First we claim that, for $\alpha\in({-\infty,-1}]\cup [{1,+\infty})$ doesn't exist a continuous function $f_{\alpha}:X_{0.5}\longrightarrow X_{\alpha}$, because if exists then must exist an open connected set $A$ of $X_{\alpha}$ (i.e. a piece of curve) such that $f^{-1}_{\alpha}(A)$ is open connected set $Α$ of $X_{0.5}$ with $(0,0)\in f^{-1}_{\alpha}(A)$, which cannot happened because $(0,0)$ is an intersection point of $X_{0.5}$ ($f^{-1}_{\alpha}(A)$ is the union of two crossed pieces of curves).

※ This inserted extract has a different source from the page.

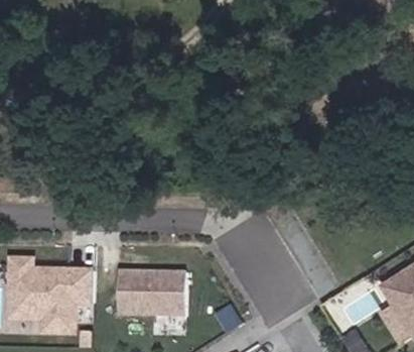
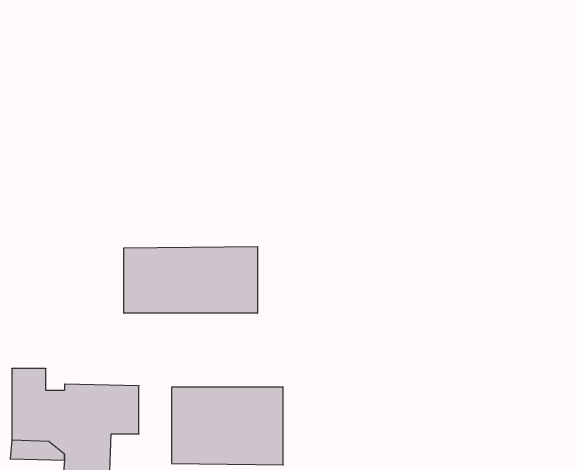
building: none -> [124,247,257,313]

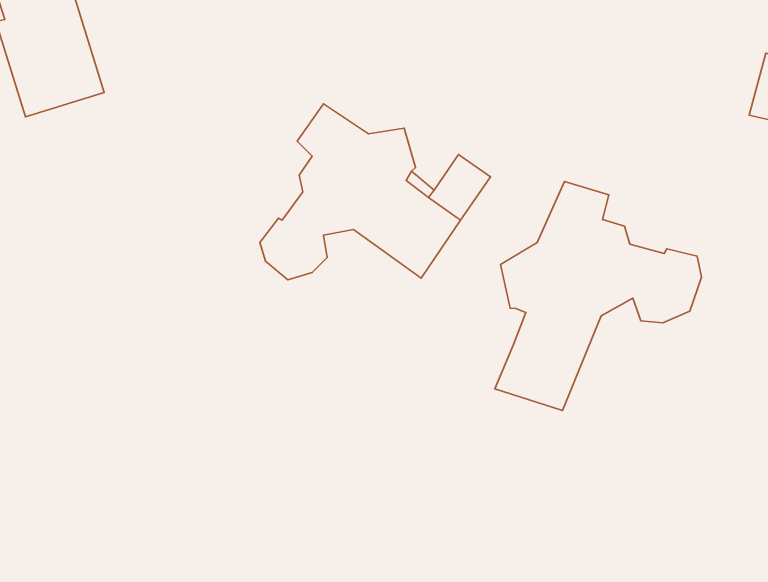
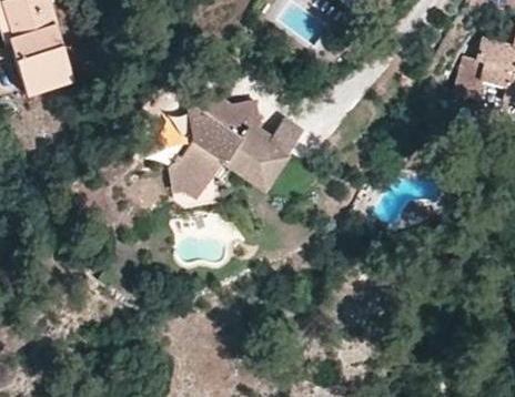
building: [495,182,702,411] -> none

Secondly, for $\alpha\in({-1,1})$, we observe that the maps $f_{\alpha}:X_{0.5}\longrightarrow X_{\alpha}$ with \begin{align*} &\begin{pmatrix} 2\big({0.5-\cos({t+\arccos{0.5}})}\big)\,\cos({t+\arccos{0.5}})\\ 2\big({0.5-\cos({t+\arccos{0.5}})}\big)\,\sin({t+\arccos{0.5}}) \end{pmatrix} \longmapsto\\ &\hspace{1.5cm} f_{\alpha}\big({x(t),y(t)}\big)=\begin{pmatrix} 2\big({\alpha-\cos({t+\arccos{\alpha}})}\big)\,\cos({t+\arccos{\alpha}})\\ 2\big({\alpha-\cos({t+\arccos{\alpha}})}\big)\,\sin({t+\arccos{\alpha}}) \end{pmatrix}\,,\;t\in[0,2\pi)\,, \end{align*} and
$g_{\alpha}:X_{\alpha}\longrightarrow X_{0.5}$ with \begin{align*} &\begin{pmatrix} 2\big({\alpha-\cos({t+\arccos{\alpha}})}\big)\,\cos({t+\arccos{\alpha}})\\ 2\big({\alpha-\cos({t+\arccos{\alpha}})}\big)\,\sin({t+\arccos{\alpha}}) \end{pmatrix}\longmapsto\\ &\hspace{1.5cm} g_{\alpha}\big({u(t),v(t)}\big)=\begin{pmatrix} 2\big({0.5-\cos({t+\arccos{0.5}})}\big)\,\cos({t+\arccos{0.5}})\\ 2\big({0.5-\cos({t+\arccos{0.5}})}\big)\,\sin({t+\arccos{0.5}}) \end{pmatrix}\,,\;t\in[0,2\pi)\,, \end{align*} are continuous* -it's sufficient to observe that $f_{\alpha}(0,0)=(0,0)$ and $g_{\alpha}(0,0)=(0,0)$- with $f_{\alpha}\circ g_{\alpha}={\rm{id}}_{X_{\alpha}}$ and $g_{\alpha}\circ f_{\alpha}={\rm{id}}_{X_{0.5}}$. Therefore, for every $\alpha\in({-1,1})$, the pair $({f_{\alpha}, g_{\alpha}})$ is a homotopy-equivalence.
(*) In fact they are homeomorphisms with $f^{-1}_{\alpha}= g_{\alpha}$.